RCN students call for minimum of £1bn a year to be put back into nursing education funding with launch of Fund Our Future campaign
Today the RCN launches a campaign to get a minimum of £1bn a year back into nursing education in England to help students struggling to make ends meet and arrest the catastrophic fall in nurse numbers.
Led by the RCN students, the Fund Our Future campaign will mobilise student nurses across England to lobby their MPs and highlight the difficulties they face since the bursary was scrapped, and build public support for investment in nursing education.
The campaign aims to influence the NHS Long Term Plan, which is currently being drawn up and will prioritise NHS spending for the next decade. The plan is expected early December.
Professor Dame Donna Kinnair, Acting Chief Executive and General Secretary of the Royal College of Nursing, has written to Secretary of State for Health and Social Care, Matt Hancock, calling on him to secure a minimum of £1bn worth of funding from the Government.
The money would go some way to replacing the funding lost when the bursary for nursing higher education was removed, and provide a raft of incentives to encourage people to study nursing.
Student nurses face unique challenges. On top of 2,300 hours of academic study, they are required to complete an extra 2,300 hours of clinical placements over their three year course. This equates to up to 50 per cent more time spent on their course than the average student.
Their student loans barely cover the cost of travel, housing and food, and they do not have time to commit to a part-time job to help pay the bills.
The pressure leads to high attrition rates and increasing reliance on hardship loans. Recent research has found hardship payments to nursing students rose 6% to £3.47m in the 2017-18 academic year.
A student nurse, who did not wish to be named, recounted her experience which is becoming all too common.

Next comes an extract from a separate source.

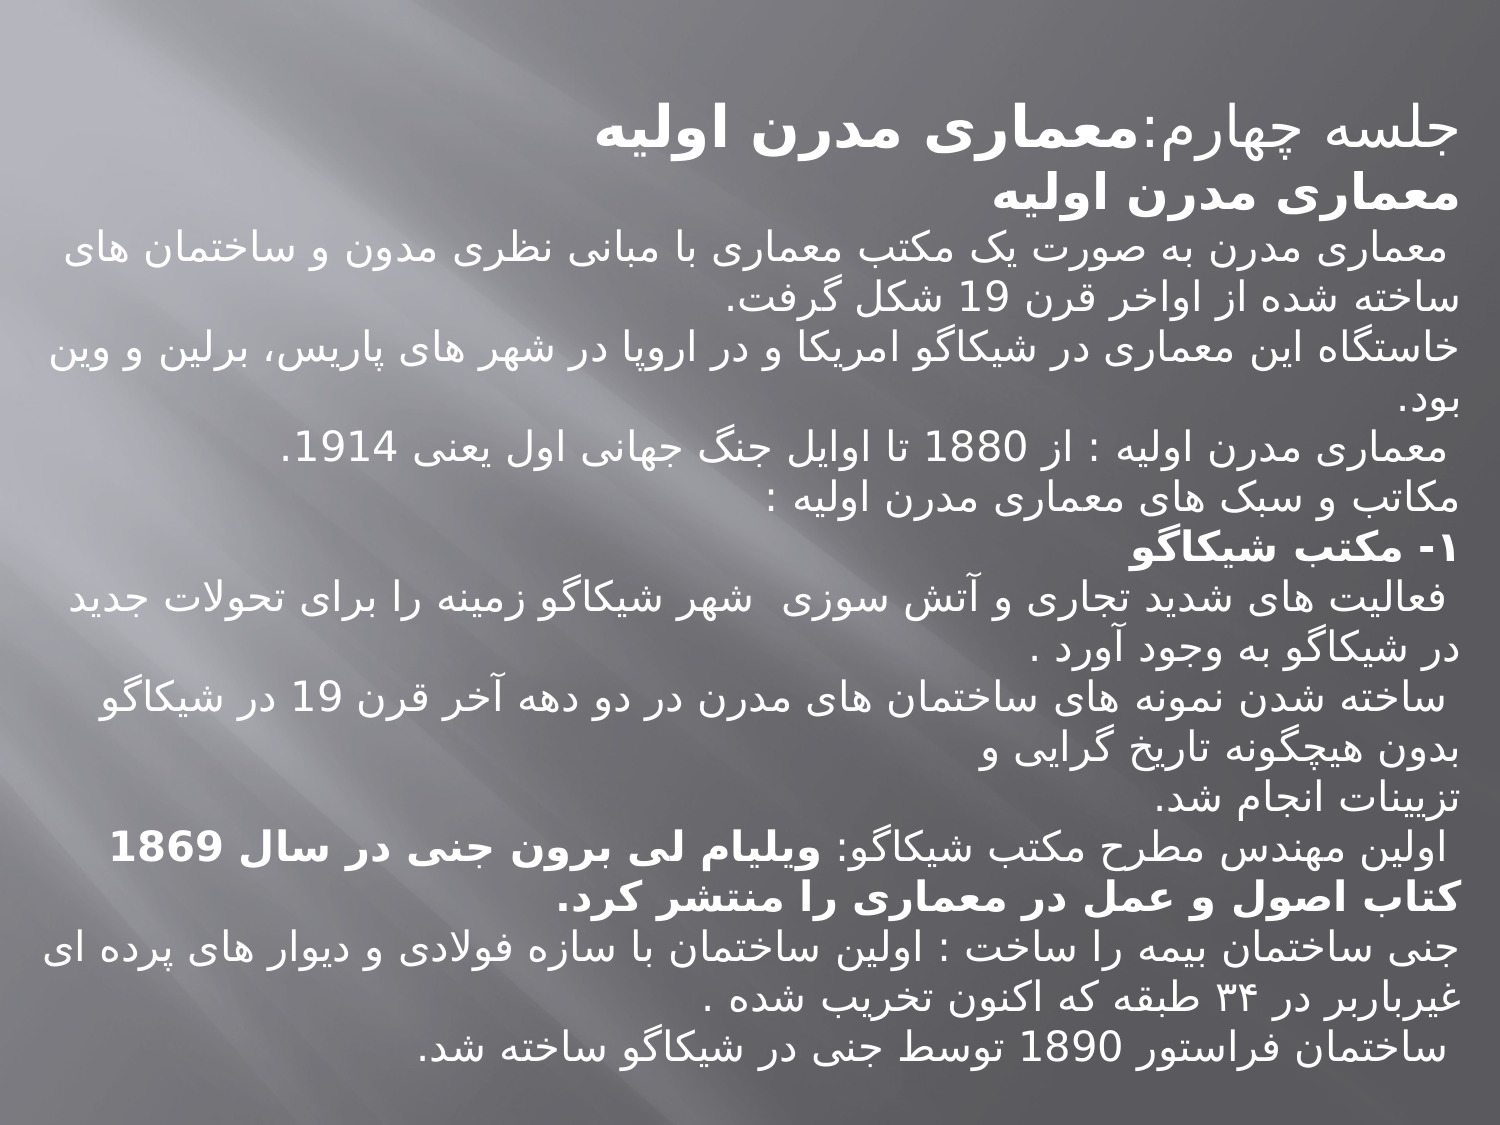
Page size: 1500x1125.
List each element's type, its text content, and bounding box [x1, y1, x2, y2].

text_box جلسه چهارم:معماری مدرن اولیه معماری مدرن اولیه معماری مدرن به صورت یک مکتب معماری با مبانی نظری مدون و ساختمان های ساخته شده از اواخر قرن 19 شکل گرفت. خاستگاه این معماری در شیکاگو امریکا و در اروپا در شهر های پاریس، برلین و وین بود. معماری مدرن اولیه : از 1880 تا اوایل جنگ جهانی اول یعنی 1914. مکاتب و سبک های معماری مدرن اولیه : ۱- مکتب شیکاگو فعالیت های شدید تجاری و آتش سوزی شهر شیکاگو زمینه را برای تحولات جدید در شیکاگو به وجود آورد . ساخته شدن نمونه های ساختمان های مدرن در دو دهه آخر قرن 19 در شیکاگو بدون هیچگونه تاریخ گرایی و تزیینات انجام شد. اولین مهندس مطرح مکتب شیکاگو: ویلیام لی برون جنی در سال 1869 کتاب اصول و عمل در معماری را منتشر کرد. جنی ساختمان بیمه را ساخت : اولین ساختمان با سازه فولادی و دیوار های پرده ای غیرباربر در ۳۴ طبقه که اکنون تخریب شده . ساختمان فراستور 1890 توسط جنی در شیکاگو ساخته شد. [23, 81, 1477, 1125]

“Today I have worked 10 hours on placement. When I finished I had three voicemails from different companies I owe money to for bills.
“I have £3.88 in my bank. My next student loan gets paid to me the end of November. Tomorrow I need to pay for my prescription for my asthma and high blood pressure but I can’t so I will have to go without the medication I need.
“All this so I can graduate and become a nurse and work for the NHS. I question if I can keep doing this. It’s breaking me.”
The campaign will call on student nurses to write to their MPs and share their experiences on social media to raise awareness of the pressures they face and force the Government to look again at how it funds student education.
Falling student numbers are contributing to the growing number of nursing vacancies in England, which now stands at almost 42,000. Understaffing is already jeopardising patient safety and unless action is taken immediately, vacancy numbers are projected to rise to at least 48,000 in the next five years.
Since the bursary was scrapped, applications are down by a third and there have been 1,800 fewer people accepted onto nursing courses.
Dame Donna Kinnair, acting Chief Executive and General Secretary of the Royal College of Nursing, said:
“The RCN is backing student nurses across England as they call on the Government to put a minimum of £1bn a year back into nursing education. This is not just a fight for their own education and wellbeing, but for the future of safe patient care in England.
“The Government’s policy to increase nursing student numbers by scrapping the bursary has failed. We now face falling student numbers at a time when nursing vacancies in England are expected to hit 48,000 in the next five years. Patient care is already being compromised – this cannot be allowed to continue.
“Student nurses face unique challenges and increasing numbers are being forced to rely on hardship loans to make ends meet. This is on top of clinical placements where they are too often used to plug rota gaps instead of being supported to learn. It is time to rethink student education funding - safe patient care depends on it.”
Kelly Hitchcock, RCN Student Committee member, said:
“Nursing is one of the toughest degree courses you can take. Nursing students have to spend just as much time on clinical placement as they do in the classroom, often over the summer. This leaves little room for part time jobs to boost income.
“This was hard-going with the bursary. Now, with the added pressure of spiralling debt and a loan that often doesn’t cover extra costs such as travel to placements, too many students are pushing themselves to their limits to qualify.
“It is no surprise attrition rates are so high. I speak to students who cannot cover basic costs such as food and accommodation, and those whose own mental health is suffering due to the pressure they are under.
“This cannot continue. For the sake of current and future student nurses and safe patient care, we will make Ministers listen to us – please add your voice to ours.”